Monday, October 18, 2010

Baking Is For Chemists...And Math People

I for one am neither a chemist or a math person, so baking is one of my biggest challenges. For some reason if I have a recipe, I must tweak it in some way and experiment with other possibilities. That's just the way my weird head works I guess. I must substitute ingredients, baking methods, proportions, whatever, I just can't bring myself to follow a recipe exactly (This is why I always sucked at Chemistry and Math!). No matter how many times I've tried and failed at the evil art of baking, I still find a corner to cut somewhere. As a result, baking gods do not like when I stray from their recipes and tend to sabotage my efforts at least 75% at a time. You would think I would learn my lesson...but no.

So I try not to bake unless it's from a box, but in the spirit of this blog I've decided it's time I give it another shot. I've been stalking this abandoned house for weeks because I noticed a gorgeous apple tree that nobody was claiming. A neighbor had been watering the tree, so the apples were gorgeous and green. I wasn't sure what kind of apples they were but I tried one and I'm pretty sure it is, or closely resembles a Granny Smith...the perfect baking apple. I began to question the neighbor, and to my delight he didn't want the apples because they were too tart. So I brought home a grocery bag full of them and thought about all the stuff I could burn make.:)
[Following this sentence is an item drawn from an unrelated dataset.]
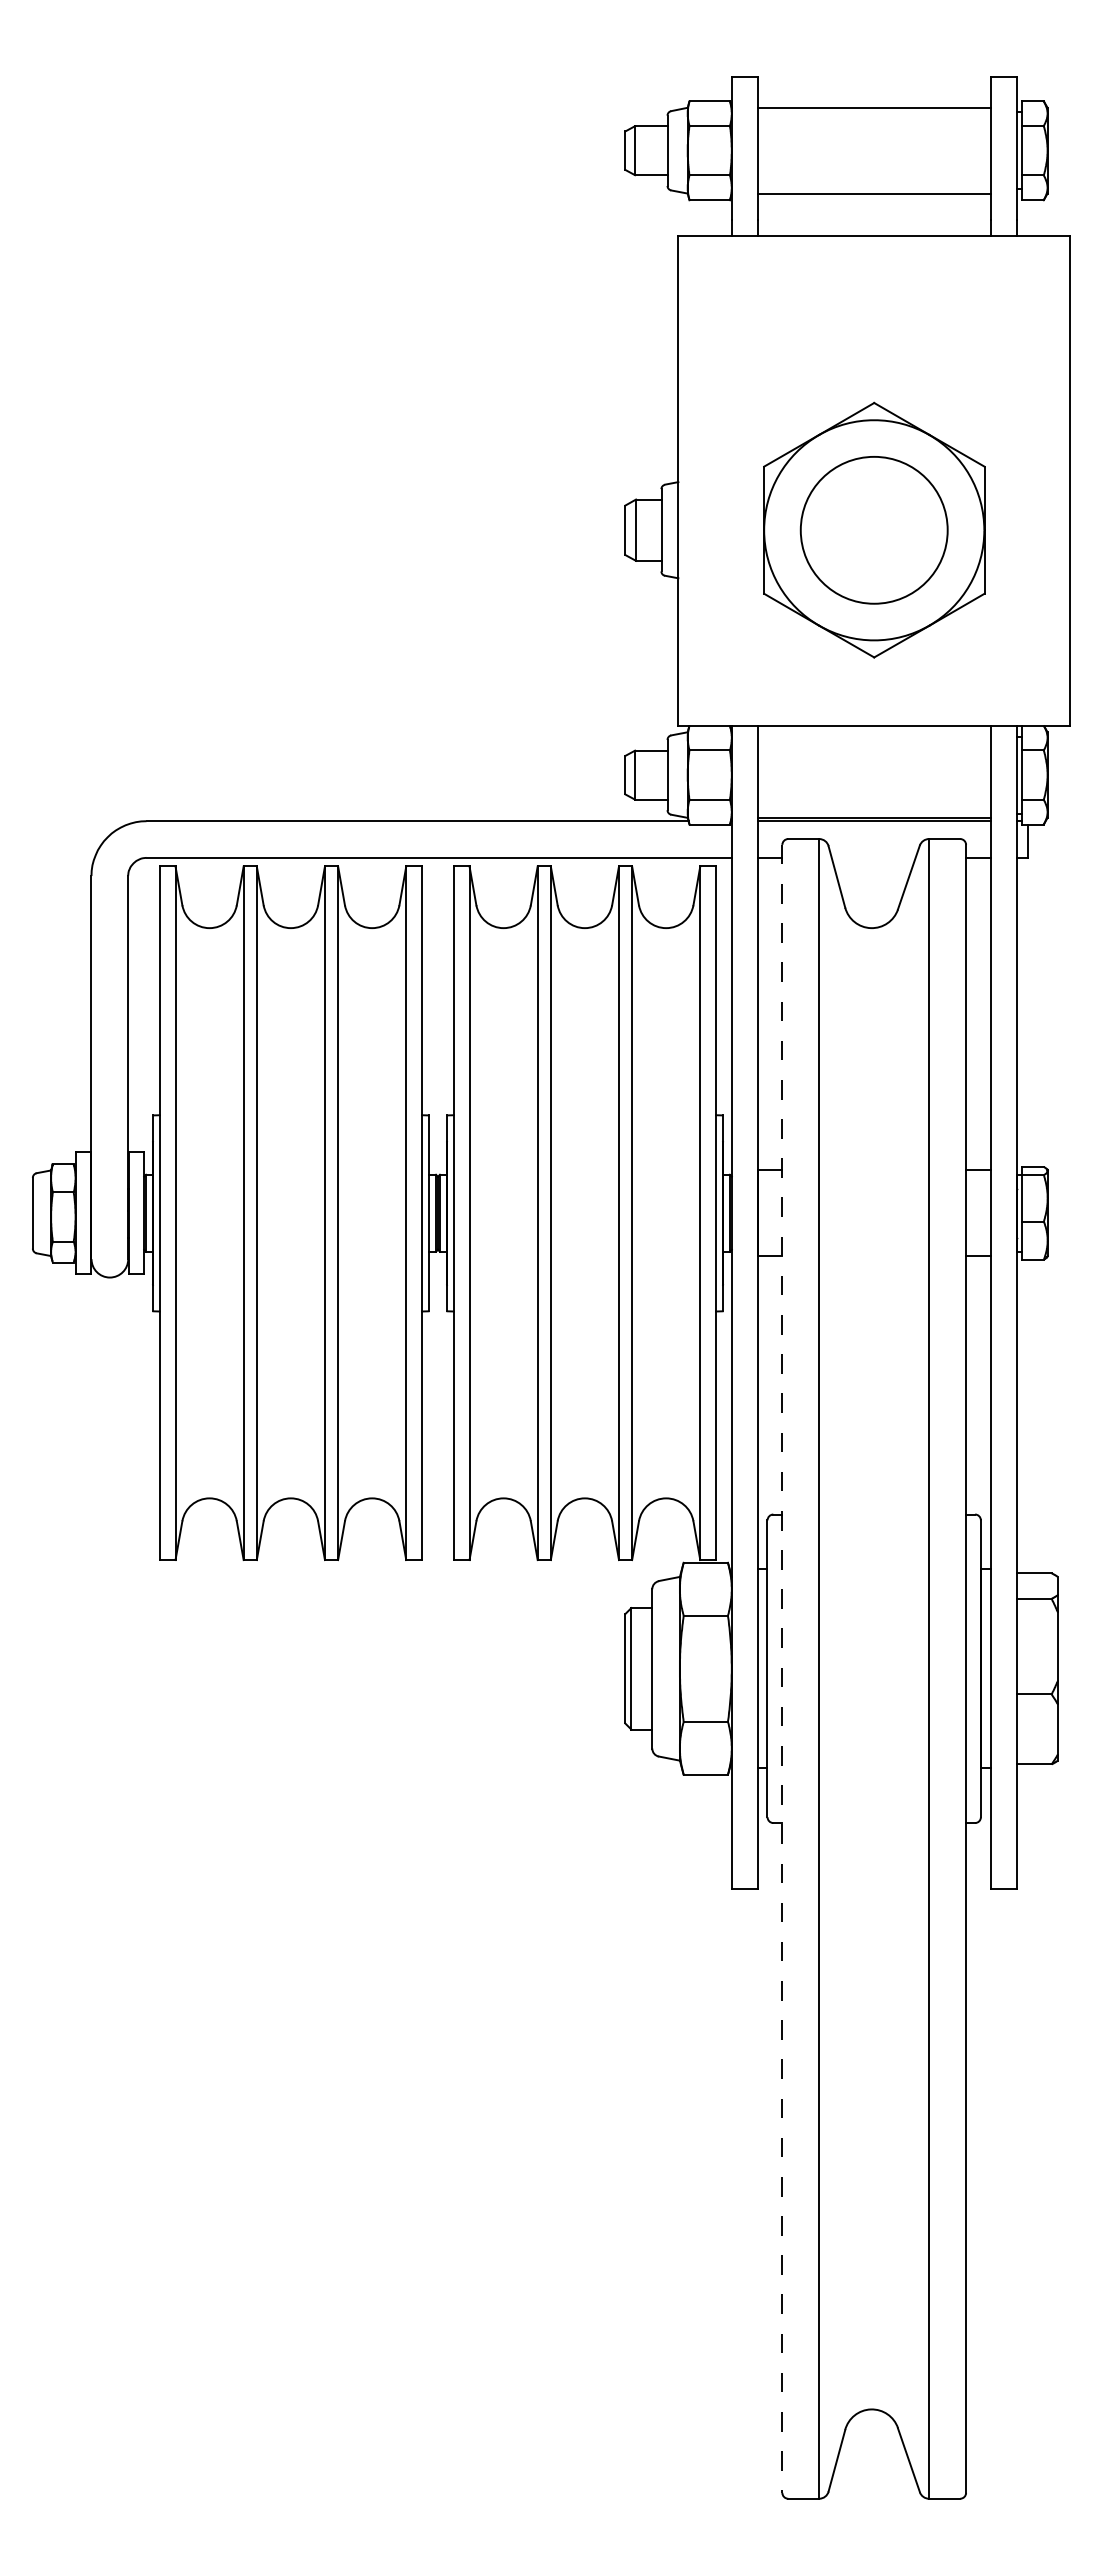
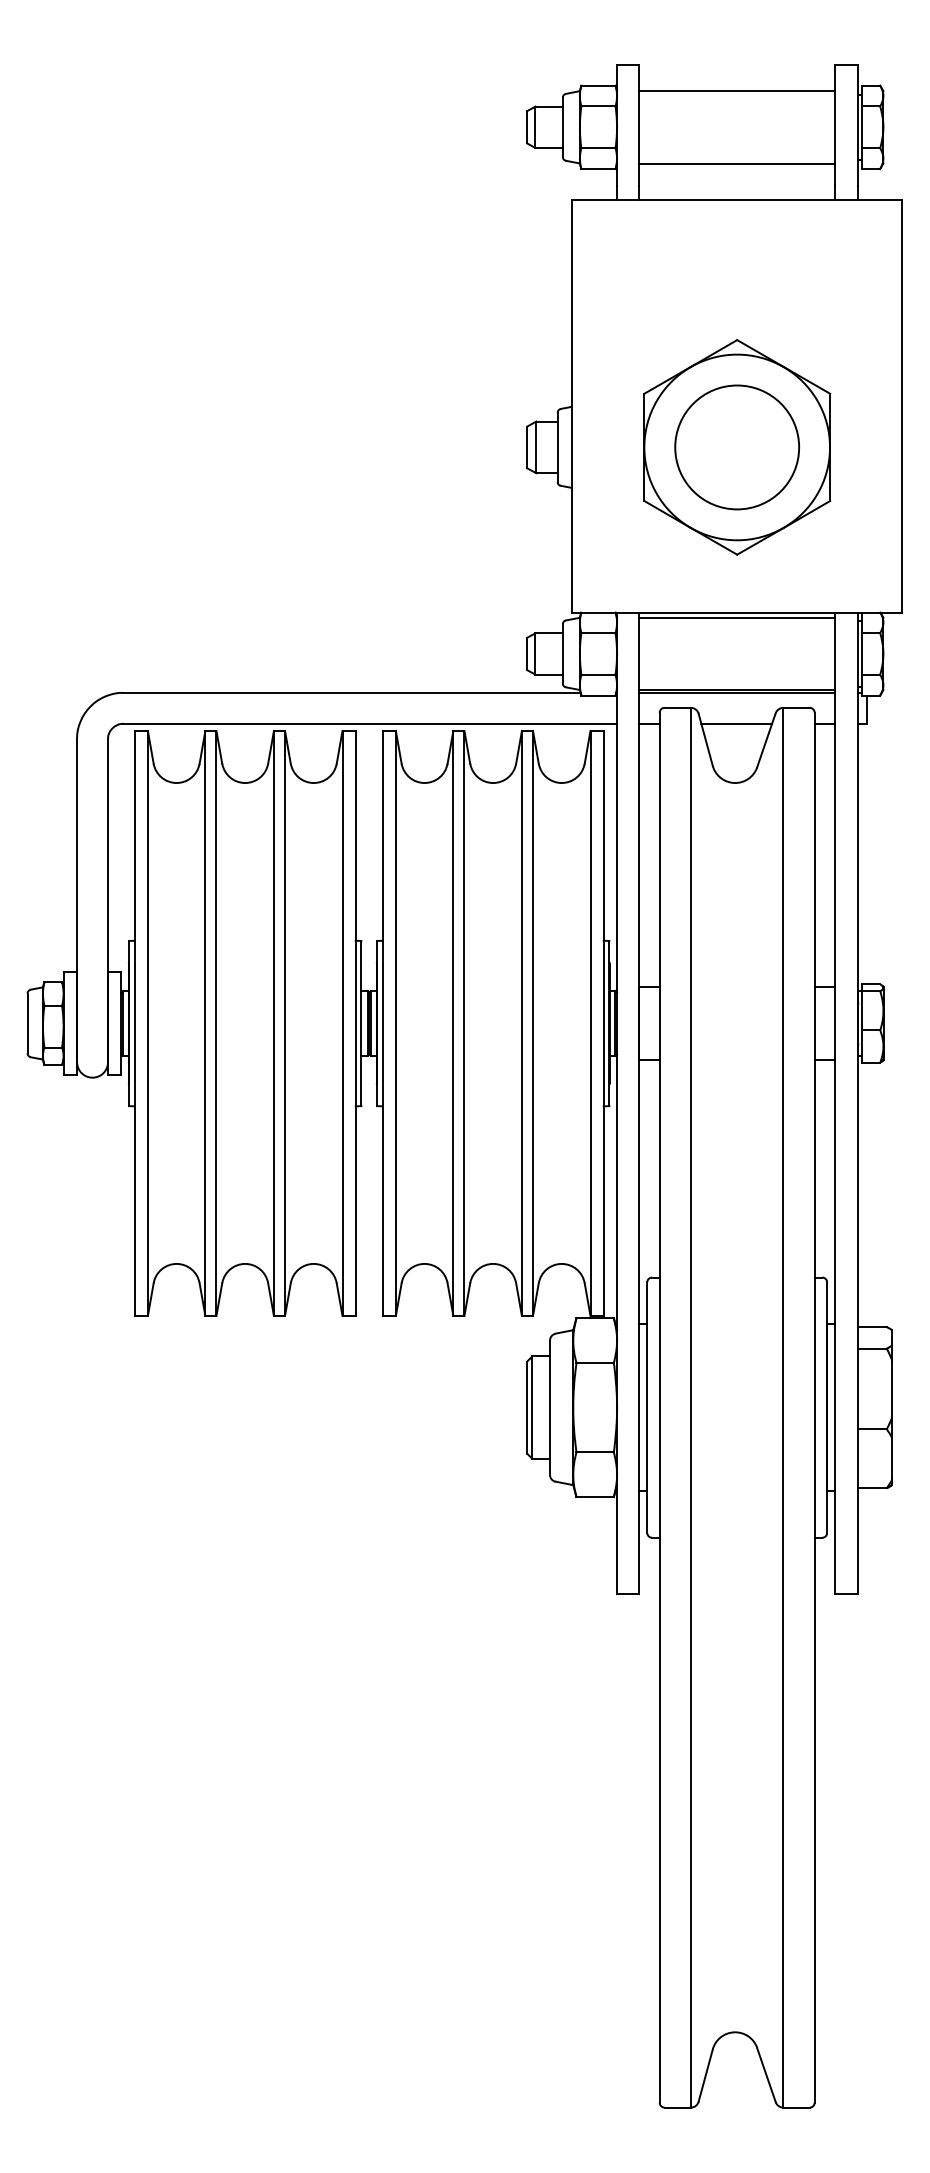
line: (874, 732) -> (737, 617), added
line: (873, 857) -> (736, 723), added
line: (782, 1668) -> (659, 1407), dashed -> solid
I went to the Food Network site because they tend to have great, consumer tested, recipes. Then I found a few of Paula Deen's recipes and figured, if there was ever an old lady to get inspiration from, it would be her! So I found a recipe for fried apple pies, but it called for biscuit dough, and I wasn't going to buy some biscuit dough from the store that had a bunch of crap in it. So I cruised the site some more and found her pie crust recipe. Well, why couldn't I just make fried pies with real pie crust? What's so special about biscuit dough? Well...let me tell you what's so important about biscuit doesn't soak up the fryer oil. Nothing ruins your appetite faster than a mouth full of warm canola oil. Bleh! Thankfully I only fried two, one to test, and two just to make sure I didn't screw up the first one. So I threw the rest  of the raw pies in the oven.

Those didn't turn out too bad, but they definitely needed a glaze on top, Ice cream, or something. I still had some dough and sugar/cinnamon apples left over so I decided to try something different rather than making mediocre, pocket pies. I found a recipe for crumb topping, so I assembled my pie crust into the assorted tart dishes and souffle cups I have (even though I've never made a tart or souffle in my life...must have been wedding gifts :D), piled in the apple filling, and threw some crumb topping on top and baked them. Those were yummy. So I guess one out of three attempts isn't too horrible...:/

So I think next time my goal will be to stick to the damn recipe! Maybe I'll take a page from my husbands book, or at least make him stand over my shoulder. I tend to look at the small adjoining steps, while he focuses on the big picture. I really need to take a lesson from him...or at least figure out a way to miniaturize him and stick him in my brain, because three hours and three different variations of Paula's recipes later, I had a counter full of pies. The whole time I was focusing on improving my creations that I didn't realize how many freakin' pies I had made. So thanks to him, I took a step back and realized it was time to call it a day. I cleaned up my mess, and took some pies over to my mother-in-law's.

Fabulous---> Paula's Pie Crust Recipe


  1. I HATE to bake, I hate it with a passion. Baking is not for innovative people...

  2. I agree! I love the end result of baking, but the measurements always have to be so exact:( It can be discouraging. What's your favorite recipe?